If you covered Canada with 1 mole's worth of golf balls, how thick would the layer of golf balls be? I know moles are a chemistry thing, but only really the quantity matters in this question.
Canada, without counting the water, has an area of $9,093,507 \text{ km}^2$. A golf ball (pretending it is square) has a width/height of $4.318 \times 10^{-5}$ km. If I covered Canada with 1 mole ($6.022 \times 10^{23}$) of golf balls, how thick would the pile of golf balls be?

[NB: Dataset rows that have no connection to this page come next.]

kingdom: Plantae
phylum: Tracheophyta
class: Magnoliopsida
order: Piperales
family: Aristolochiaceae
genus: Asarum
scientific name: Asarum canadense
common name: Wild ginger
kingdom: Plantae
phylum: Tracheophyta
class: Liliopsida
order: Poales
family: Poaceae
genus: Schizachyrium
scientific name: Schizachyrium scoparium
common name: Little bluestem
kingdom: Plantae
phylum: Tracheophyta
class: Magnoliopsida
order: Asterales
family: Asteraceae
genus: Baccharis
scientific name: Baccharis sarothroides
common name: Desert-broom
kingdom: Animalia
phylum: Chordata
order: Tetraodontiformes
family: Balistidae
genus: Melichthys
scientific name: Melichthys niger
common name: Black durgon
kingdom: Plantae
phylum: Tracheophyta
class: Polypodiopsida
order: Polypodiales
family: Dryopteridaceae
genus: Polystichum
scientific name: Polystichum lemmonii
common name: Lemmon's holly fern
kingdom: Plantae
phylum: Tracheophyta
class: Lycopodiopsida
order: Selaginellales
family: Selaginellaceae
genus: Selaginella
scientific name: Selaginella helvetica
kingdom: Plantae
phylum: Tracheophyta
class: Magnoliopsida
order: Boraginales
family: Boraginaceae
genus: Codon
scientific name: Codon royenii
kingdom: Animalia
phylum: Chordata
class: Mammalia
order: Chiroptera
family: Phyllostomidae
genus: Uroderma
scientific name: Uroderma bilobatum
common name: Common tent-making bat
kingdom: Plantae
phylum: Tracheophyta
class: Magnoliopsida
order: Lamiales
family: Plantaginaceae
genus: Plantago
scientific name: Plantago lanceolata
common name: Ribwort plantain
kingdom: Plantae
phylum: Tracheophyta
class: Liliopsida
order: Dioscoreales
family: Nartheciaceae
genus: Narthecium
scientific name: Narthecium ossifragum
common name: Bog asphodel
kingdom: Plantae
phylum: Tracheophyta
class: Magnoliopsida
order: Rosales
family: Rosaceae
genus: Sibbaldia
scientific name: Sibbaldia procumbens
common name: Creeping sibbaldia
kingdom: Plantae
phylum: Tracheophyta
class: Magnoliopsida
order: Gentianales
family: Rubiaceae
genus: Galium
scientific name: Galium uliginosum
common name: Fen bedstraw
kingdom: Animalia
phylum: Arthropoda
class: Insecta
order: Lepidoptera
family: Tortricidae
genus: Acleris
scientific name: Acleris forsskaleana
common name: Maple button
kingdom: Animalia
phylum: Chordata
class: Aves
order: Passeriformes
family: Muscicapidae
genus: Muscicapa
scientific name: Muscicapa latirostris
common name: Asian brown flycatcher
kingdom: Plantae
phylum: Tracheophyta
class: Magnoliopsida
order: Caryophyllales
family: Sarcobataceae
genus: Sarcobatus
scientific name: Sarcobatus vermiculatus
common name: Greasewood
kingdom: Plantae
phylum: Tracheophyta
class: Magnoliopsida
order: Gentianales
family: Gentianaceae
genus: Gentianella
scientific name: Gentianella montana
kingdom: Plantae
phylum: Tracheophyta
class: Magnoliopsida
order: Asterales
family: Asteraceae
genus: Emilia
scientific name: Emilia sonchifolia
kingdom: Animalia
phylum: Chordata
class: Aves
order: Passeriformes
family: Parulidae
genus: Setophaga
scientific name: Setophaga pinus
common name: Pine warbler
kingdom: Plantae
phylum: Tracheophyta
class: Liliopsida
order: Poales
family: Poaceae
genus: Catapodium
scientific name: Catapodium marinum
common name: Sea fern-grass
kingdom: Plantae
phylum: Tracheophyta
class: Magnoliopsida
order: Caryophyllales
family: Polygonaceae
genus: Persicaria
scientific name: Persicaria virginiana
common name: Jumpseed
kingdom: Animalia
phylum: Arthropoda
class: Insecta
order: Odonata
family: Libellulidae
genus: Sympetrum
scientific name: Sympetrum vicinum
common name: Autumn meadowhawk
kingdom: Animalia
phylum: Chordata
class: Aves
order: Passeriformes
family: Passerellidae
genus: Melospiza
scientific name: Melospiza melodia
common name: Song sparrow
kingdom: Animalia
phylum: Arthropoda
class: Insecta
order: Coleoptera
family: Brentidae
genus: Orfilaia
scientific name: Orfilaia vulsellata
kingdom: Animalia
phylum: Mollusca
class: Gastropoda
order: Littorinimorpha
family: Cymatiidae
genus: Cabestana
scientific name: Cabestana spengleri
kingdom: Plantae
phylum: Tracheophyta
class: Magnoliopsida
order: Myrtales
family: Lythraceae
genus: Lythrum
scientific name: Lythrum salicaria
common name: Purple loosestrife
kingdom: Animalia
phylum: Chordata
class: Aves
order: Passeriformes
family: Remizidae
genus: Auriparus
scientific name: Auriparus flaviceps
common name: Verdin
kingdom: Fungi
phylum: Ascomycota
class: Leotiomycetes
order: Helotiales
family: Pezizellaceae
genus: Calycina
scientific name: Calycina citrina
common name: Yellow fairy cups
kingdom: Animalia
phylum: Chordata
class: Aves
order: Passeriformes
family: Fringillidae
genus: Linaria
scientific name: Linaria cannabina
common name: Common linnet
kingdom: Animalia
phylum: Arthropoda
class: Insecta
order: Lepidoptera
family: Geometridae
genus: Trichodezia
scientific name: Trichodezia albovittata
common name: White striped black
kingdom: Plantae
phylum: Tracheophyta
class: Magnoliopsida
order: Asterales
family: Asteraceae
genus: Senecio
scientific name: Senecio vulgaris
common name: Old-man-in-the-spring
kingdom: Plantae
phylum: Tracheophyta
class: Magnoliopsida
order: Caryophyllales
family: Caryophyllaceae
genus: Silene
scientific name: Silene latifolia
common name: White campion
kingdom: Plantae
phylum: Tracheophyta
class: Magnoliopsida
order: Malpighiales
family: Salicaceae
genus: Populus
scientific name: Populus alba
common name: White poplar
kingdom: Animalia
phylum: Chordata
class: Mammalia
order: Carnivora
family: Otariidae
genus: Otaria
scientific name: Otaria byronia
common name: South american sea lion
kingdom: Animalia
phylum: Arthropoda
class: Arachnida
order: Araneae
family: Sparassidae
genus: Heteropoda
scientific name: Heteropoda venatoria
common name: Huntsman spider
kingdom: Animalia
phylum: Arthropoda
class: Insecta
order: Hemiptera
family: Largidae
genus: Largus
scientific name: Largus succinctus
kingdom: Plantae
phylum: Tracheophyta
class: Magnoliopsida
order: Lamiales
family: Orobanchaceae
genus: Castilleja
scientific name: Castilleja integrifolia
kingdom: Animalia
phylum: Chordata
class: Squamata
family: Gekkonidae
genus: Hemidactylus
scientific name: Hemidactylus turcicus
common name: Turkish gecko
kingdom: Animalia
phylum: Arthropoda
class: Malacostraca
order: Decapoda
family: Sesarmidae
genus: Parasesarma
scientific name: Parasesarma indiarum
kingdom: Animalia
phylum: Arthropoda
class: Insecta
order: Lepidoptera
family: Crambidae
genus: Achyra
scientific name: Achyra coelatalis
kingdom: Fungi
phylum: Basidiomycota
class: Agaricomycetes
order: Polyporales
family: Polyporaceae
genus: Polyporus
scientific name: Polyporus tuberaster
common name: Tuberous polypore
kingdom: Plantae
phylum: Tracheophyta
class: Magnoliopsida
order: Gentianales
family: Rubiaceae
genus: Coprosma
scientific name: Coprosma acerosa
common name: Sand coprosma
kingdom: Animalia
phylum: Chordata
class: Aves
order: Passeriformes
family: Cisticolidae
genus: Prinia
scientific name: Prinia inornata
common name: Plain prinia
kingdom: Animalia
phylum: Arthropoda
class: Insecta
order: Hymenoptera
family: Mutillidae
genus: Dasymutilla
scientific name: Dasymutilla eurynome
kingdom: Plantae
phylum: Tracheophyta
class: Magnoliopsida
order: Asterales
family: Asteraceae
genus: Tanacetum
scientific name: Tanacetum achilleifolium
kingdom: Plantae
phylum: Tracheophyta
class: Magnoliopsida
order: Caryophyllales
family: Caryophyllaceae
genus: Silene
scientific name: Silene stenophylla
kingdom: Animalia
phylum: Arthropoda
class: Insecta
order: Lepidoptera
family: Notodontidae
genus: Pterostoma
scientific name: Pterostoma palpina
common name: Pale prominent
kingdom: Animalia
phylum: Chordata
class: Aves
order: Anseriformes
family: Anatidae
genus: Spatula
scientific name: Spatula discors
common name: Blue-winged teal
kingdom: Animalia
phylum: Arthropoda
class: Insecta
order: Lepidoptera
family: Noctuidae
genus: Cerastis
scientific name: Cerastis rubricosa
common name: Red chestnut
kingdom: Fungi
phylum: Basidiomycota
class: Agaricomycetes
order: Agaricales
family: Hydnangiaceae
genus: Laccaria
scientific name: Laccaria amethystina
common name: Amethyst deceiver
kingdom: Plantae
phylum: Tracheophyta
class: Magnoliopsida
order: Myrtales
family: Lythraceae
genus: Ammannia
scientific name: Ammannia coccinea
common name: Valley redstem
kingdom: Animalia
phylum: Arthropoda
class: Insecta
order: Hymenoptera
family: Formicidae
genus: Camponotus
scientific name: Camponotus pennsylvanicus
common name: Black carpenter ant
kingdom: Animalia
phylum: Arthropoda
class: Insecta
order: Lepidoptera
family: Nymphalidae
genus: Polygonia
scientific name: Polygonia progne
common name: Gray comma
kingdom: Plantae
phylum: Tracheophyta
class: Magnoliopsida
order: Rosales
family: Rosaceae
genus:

 A: The answer will depend on how the golf balls are packed. A random packing of equally sized spheres has packing density $0.6400$, that is, it would occupy $64.00\%$ of the space that contains it (see MathWorld: Sphere Packing). A hexagonal close packing, on the other hand, is far more efficient and has packing density $0.7405$. If there are $n$ many balls, each of volume $v$, packed together with density $\rho$, they will have a total volume that satisfies ${\rho}=\frac{nv}{V}$. If those packed balls are amassed up to an approximately level height $h$ on a surface with area $A$, then they will approximately form a prism (with an irregular base) of volume $V=hA$. It follows from elementary algebra that $h=\frac{nv}{\rho A}$. In your case, a random packing (hence, density $\rho=0.6400$) of $n=6.0\times10^{23}$ approximately spherical balls of diameter $4.3\,\mathrm{cm}$ (hence, volume $v=41\,\mathrm{cm}^3$) on a surface of area $9\times10^{6}\,\mathrm{km}^2$ will have height $4\times10^{3}\,\mathrm{km}$.